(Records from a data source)

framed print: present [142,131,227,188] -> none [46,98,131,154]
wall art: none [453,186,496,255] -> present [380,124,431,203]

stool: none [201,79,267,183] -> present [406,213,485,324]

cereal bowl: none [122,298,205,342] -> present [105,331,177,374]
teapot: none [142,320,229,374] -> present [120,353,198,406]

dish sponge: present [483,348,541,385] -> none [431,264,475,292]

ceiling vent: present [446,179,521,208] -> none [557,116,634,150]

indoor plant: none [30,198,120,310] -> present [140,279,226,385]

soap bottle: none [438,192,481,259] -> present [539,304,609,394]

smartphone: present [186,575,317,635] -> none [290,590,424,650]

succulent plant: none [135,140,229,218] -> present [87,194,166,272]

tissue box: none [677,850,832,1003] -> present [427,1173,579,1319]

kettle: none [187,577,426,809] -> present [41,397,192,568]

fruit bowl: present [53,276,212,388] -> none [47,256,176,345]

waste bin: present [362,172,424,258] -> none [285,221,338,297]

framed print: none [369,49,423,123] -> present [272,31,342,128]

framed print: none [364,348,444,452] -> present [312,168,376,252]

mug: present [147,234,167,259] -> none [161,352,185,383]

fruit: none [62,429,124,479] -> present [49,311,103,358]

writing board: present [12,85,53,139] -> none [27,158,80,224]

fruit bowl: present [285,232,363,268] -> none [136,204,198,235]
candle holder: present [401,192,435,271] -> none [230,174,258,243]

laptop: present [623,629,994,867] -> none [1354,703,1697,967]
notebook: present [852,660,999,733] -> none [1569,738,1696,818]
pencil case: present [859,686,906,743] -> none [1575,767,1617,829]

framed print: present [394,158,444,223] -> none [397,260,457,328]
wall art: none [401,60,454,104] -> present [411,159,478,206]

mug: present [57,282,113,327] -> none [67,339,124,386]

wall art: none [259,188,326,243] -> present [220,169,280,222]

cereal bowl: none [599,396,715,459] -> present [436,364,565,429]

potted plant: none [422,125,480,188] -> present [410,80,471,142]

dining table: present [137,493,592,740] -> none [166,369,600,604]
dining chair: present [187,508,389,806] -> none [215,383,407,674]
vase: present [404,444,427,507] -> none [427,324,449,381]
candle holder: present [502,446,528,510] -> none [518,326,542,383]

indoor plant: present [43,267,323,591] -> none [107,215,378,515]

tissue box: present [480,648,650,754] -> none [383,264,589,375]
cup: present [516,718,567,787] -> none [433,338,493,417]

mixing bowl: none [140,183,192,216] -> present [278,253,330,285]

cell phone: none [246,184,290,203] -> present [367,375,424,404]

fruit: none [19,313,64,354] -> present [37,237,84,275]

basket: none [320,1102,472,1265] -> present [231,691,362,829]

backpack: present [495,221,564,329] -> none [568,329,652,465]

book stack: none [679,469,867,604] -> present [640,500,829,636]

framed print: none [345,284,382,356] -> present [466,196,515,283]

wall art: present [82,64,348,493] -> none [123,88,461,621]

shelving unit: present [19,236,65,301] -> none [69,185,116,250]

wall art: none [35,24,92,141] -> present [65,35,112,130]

**DIRECTIVE**
Please show all lines from the entries that contain the word "holder".

**OUTPUT**
candle holder: present [401,192,435,271] -> none [230,174,258,243]
candle holder: present [502,446,528,510] -> none [518,326,542,383]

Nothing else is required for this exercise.